Another is from p.171, with the caption “A circa 1958 drawing,” which now surfaces as a mirror image, and now bears the curious title “Circa 1950s.” Ocampo’s 1969 AAP Grand Prize-winning work, titled “Circe” (sometimes mislabeled “Circle”) on p.93, resurrects as “Family,” dated 1976.

By 1977 and 1978, the year Ocampo died, the artist’s trademark tightly knit, interlocked cell shapes had already evolved into loose, tentacular forms, spreading out like elongated fingers in several directions. This is most manifest in Ocampo’s long-running “Revelation” series, which, with the characteristic use of alphabetically counting his works, reaches up to “W.”

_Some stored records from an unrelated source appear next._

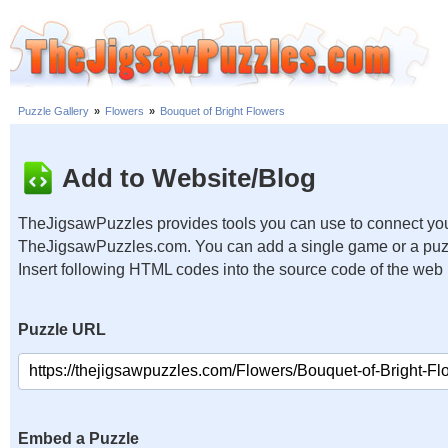
Puzzle Gallery
»
Flowers
»
Bouquet of Bright Flowers
Add to Website/Blog
TheJigsawPuzzles provides tools you can use to connect you
TheJigsawPuzzles.com. You can add a single game or a puzzl
Insert following HTML codes into the source code of the web
Puzzle URL
Embed a Puzzle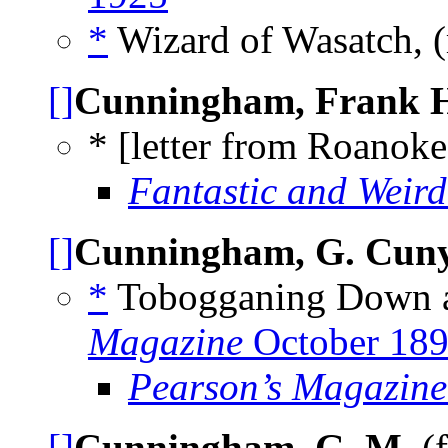
*
Wizard of Wasatch, 
[]
Cunningham, Frank H
* [letter from Roanoke
Fantastic and Weird
[]
Cunningham, G. Cu
*
Tobogganing Down a
Magazine
October 18
Pearson’s Magazine
[]
Cunningham, G. M.
(f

Yet, in this show, we see a 1978 “Promised Land,” like a puzzling throwback, an atavistic reversion to an earlier style.

Mirror-image

Straining the viewer’s credibility is the dealer’s claim that two works dated 1971, titled “Song for April” I and “Song for April” II, like long-lost separated identical twins and each a mirror image of the other, arrived in her gallery “in a matter of just one week,” brought by the two collectors who were unknown to each other.

How do we explain then that on p.63, there is a “Song for April,” also dated 1971, in a private collection?

It is, in fact, the original, thus the “mother” of the recovered twin paintings. But since the photograph is in black-and-white, there is no telling if the “twins” share the same chromatic DNA as the mother.

More: The so-called “Interlocked” series 1-3 all dated 1971, is each a quadrant of what constitutes the whole of the 1954 “Fifty Four J,” attributed on p.177 as being in the collection of a National Artist but is actually now in the collection of a major bank.

On p.100, a single painting “Masks,” dated 1956, has been subdivided into a “Mascara,” 1961, and “Maskara Series,” 1971. On p.101, “Politico Cancer,” 1958, has metastasized into an almost exact duplicate in “Political Cancer,” 1961.

Ocampo, who took great pride on his relentless ability to create multifarious organic forms, was never known to have indulged in recycling his works.

National Museum verdict

To show her good faith, the dealer has agreed to have these works examined and scientifically tested by the National Museum.

Thus the entire artistic community—indeed, the whole country, for these works are the purported legacy of a National Artist—now awaits the verdict of the National Museum.

Editor’s note: More than a month after the exhibit, the works have yet to be submitted to the National Museum for laboratory tests.

Photos from the book “HR Ocampo: The Artist as Filipino” and Catalog 101 Years.